“We must pluck the leaf, let it fall to the earth, and manipulate it on the ground when it is rightly withered.” [[187]]
The Curculionid is cleverer than we at this sort of business and does not share our opinion. What she says to herself is:
“On the ground, amid the obstruction of the grass, my labours would be impracticable. I want elbow-room; I want the thing to hang in the air, where there are no obstacles of any kind. And there is a more serious consideration: my grub would refuse a rank, dried-up sausage; it insists on food that retains a certain freshness. The scroll which I intend for its consumption must be not a dead leaf, but an impaired leaf, not altogether deprived of the juices with which the tree supplies it.

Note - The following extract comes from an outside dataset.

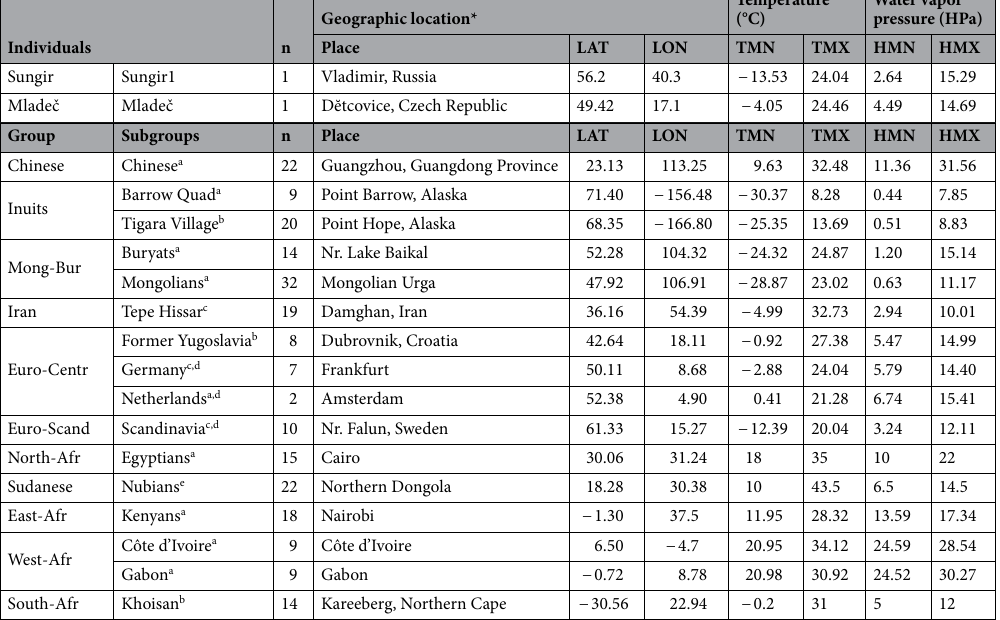
Table 1. Groups and individuals in the study. LAT Latitude, LON Longitude, TMN Average minimum annual temperature of the coldest month, TMX Average maximum annual temperature of the hottest month, HMN Average minimum annual water pressure, HMX Average maximum annual water pressure. *Location coordinates are transferred into a decimal system. a Smithsonian Institute, Washington DC. b American Museum of Natural History, New York City, NY. c University of Pennsylvania Museum of Archeology and Anthropology, Philadelphia through the Open Research Scan Archive. d University of Leipzig Anatomical Collection, through NESPOS. e Kulubnarti Collection, University of Colorado Boulder,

I must wean my joint, but not kill it outright, so that the dying leaf may remain in its place for the few days during which the extreme youth of the worm lasts.”
The mother, therefore, having made her selection, takes up her stand on the stalk of the leaf and there patiently drives in her rostrum, turning it with a persistency that denotes the great importance of this thrust of the bodkin. A little wound opens, a fairly deep wound, which soon becomes a point of mortification.
It is done: the sap-conduits are cut and allow only a scanty proportion to ooze through to the edge. At the injured point, the leaf gives way under the weight; it bends vertically, withers a little and soon acquires the requisite flexibility. The moment has come to work it.
That bodkin-thrust represents, although much less scientifically, the prick of the hunting Hymenopteron’s sting. The latter wants for her offspring a prey now dead, now paralyzed; she knows, with the thoroughness of a consummate anatomist, at what points it behoves her to insert the sting to obtain either sudden [[188]]death or merely a cessation of movement. The Rhynchites requires for her young a leaf rendered flexible ad hoc, half-alive, paralyzed in a fashion, a leaf that can easily be shaped into a scroll; she is wonderfully familiar with the little leaf-stalk, the petiole, in which the vessels that dispense the foliaceous energy are collected in a tiny bundle; and she inserts her drill there, there only and never any elsewhere. Thus, at one blow, without much trouble, she effects the ruin of the aqueduct. Where can the beaked insect have learnt her astute trade as a drier-up of wells?
The leaf of the poplar is an irregular rhombus, a spear-head whose sides widen into pointed pinions. The manufacture of the scroll begins with one of those two lateral corners, the right or left indifferently. Notwithstanding the hanging posture of the leaf, which makes the upper or lower surface equally easy of access, the insect never fails to take its position on the upper side. It has its reasons, dictated by the laws of mechanics. The upper surface of the piece, which is smoother and more flexible, has to form the inside of the scroll; the lower surface, which has greater elasticity because of its powerful veins, must occupy the outside. The statics of the small-brained Weevil agree with those of the scientists.
See her at work. She stands on the rolling-line, with three of her legs on the part already rolled and the three opposite on the part still free. Solidly fixed, on both sides, with her claws and tufts, she obtains a purchase with the legs on the one side, while making her effort with the legs on the other. The two halves of the machine alternate like motors, so that, at one time, the formed cylinder rolls over the free blade and, at another, the free blade moves and is laid upon the scroll already made. [[189]]
There is nothing regular, however, about these alternations, which depend upon circumstances known to the animal alone. Perhaps they merely afford a means of resting for a little while without stopping a work that does not allow of interruption. In the same way, our two hands mutually relieve each other by taking it in turns to carry the burden.
It is impossible to form an exact image of the difficulty overcome, without watching, for hours on end, the obstinate straining of the legs, which tremble with exhaustion and threaten to spoil everything if one of them let go at the wrong moment, or without seeing with what prudence the roller never releases one claw until the five others are firmly fixed. On the one side are three points of support, on the other three points of traction; and the six are shifted, one by one, little by little, without for a moment allowing their connected mechanical system to flag. A single instant of forgetfulness or weariness would cause the rebellious piece to unroll its scroll and escape from the manipulator’s grasp.